- Requirement
Give again only the lines from the line with "To import font" up to and including the line with "[Using Themes to", swapping "steps" for "instructions" and leaving everything else as it stands.

- Data to examine
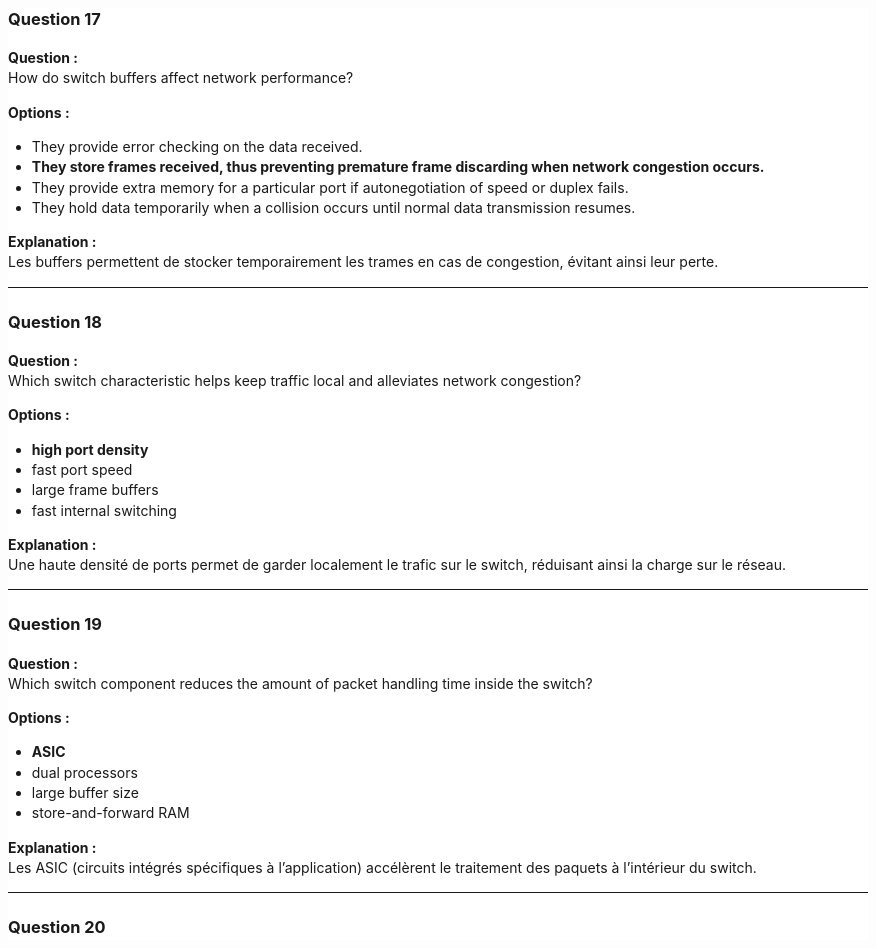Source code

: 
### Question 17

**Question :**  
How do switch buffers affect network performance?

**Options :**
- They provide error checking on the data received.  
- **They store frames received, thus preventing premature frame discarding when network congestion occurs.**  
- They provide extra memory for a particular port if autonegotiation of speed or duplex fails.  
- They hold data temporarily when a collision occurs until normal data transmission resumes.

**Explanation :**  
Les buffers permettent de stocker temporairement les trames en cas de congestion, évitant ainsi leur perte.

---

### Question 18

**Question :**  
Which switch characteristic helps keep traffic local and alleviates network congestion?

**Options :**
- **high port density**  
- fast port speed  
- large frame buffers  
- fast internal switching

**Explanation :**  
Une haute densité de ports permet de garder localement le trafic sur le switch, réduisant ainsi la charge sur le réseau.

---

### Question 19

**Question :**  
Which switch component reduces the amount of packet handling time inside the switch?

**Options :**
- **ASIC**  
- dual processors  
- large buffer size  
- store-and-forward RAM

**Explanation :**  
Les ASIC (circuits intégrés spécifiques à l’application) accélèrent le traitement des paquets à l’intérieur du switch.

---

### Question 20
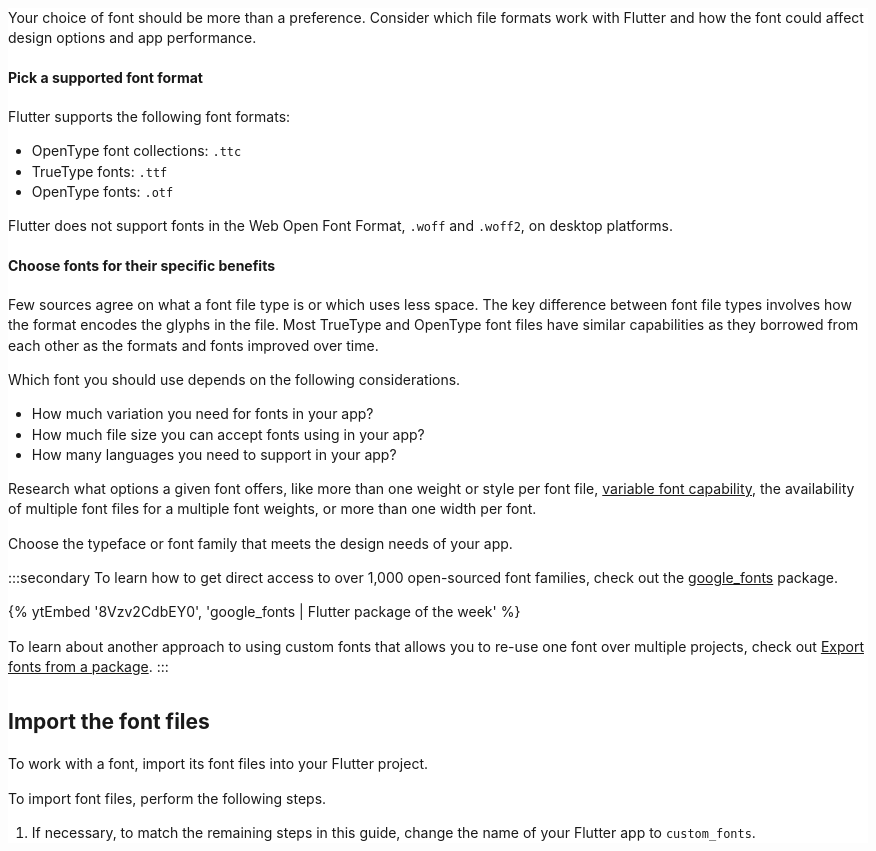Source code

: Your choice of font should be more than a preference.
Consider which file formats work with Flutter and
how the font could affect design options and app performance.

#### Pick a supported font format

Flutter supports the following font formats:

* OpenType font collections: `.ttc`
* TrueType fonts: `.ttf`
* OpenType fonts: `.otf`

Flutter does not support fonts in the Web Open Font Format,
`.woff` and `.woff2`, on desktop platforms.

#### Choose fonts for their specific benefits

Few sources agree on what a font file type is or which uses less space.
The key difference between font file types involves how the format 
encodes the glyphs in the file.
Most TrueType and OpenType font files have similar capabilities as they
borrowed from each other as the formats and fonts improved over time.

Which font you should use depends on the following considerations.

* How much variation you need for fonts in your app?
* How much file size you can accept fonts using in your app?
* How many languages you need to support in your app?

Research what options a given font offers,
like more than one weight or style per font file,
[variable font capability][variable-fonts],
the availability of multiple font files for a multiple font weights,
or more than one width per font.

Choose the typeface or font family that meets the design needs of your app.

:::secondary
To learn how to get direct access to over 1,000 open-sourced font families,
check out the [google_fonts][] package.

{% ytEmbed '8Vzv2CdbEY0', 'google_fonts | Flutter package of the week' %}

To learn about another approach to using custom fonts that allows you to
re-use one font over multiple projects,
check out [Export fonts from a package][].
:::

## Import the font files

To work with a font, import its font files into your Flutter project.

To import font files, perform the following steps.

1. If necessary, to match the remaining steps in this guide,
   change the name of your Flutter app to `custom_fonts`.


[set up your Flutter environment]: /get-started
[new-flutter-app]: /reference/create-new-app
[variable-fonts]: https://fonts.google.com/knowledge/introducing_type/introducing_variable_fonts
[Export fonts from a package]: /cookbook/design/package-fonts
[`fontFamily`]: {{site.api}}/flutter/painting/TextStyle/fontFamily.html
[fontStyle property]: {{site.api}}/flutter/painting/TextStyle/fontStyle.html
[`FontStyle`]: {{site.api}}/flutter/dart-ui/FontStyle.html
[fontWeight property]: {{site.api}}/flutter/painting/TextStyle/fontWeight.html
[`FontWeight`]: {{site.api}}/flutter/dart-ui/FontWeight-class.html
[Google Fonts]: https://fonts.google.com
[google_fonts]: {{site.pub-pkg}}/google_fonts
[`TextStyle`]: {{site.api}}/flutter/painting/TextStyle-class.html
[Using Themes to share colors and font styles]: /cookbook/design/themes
...
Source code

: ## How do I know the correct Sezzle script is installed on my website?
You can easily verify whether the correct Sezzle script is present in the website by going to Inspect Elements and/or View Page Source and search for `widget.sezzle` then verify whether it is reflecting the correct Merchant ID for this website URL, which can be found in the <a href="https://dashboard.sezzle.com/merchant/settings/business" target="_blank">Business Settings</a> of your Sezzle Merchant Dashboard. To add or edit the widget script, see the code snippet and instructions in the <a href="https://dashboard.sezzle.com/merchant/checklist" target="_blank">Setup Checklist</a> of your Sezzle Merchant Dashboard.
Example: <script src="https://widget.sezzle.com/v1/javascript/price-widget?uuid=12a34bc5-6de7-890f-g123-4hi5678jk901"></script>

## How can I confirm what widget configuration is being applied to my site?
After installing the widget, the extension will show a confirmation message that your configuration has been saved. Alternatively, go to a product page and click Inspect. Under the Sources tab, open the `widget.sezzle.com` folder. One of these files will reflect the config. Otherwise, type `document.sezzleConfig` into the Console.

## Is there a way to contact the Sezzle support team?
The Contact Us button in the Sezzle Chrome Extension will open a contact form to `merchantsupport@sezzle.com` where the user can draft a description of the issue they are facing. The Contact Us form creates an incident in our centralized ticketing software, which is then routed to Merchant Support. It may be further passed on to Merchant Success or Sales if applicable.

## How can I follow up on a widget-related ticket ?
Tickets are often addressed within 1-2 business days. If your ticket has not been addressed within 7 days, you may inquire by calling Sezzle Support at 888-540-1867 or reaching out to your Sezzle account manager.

- Written reply
To import font files, perform the following instructions.

1. If necessary, to match the remaining instructions in this guide,
   change the name of your Flutter app to `custom_fonts`.


[set up your Flutter environment]: /get-started
[new-flutter-app]: /reference/create-new-app
[variable-fonts]: https://fonts.google.com/knowledge/introducing_type/introducing_variable_fonts
[Export fonts from a package]: /cookbook/design/package-fonts
[`fontFamily`]: {{site.api}}/flutter/painting/TextStyle/fontFamily.html
[fontStyle property]: {{site.api}}/flutter/painting/TextStyle/fontStyle.html
[`FontStyle`]: {{site.api}}/flutter/dart-ui/FontStyle.html
[fontWeight property]: {{site.api}}/flutter/painting/TextStyle/fontWeight.html
[`FontWeight`]: {{site.api}}/flutter/dart-ui/FontWeight-class.html
[Google Fonts]: https://fonts.google.com
[google_fonts]: {{site.pub-pkg}}/google_fonts
[`TextStyle`]: {{site.api}}/flutter/painting/TextStyle-class.html
[Using Themes to share colors and font styles]: /cookbook/design/themes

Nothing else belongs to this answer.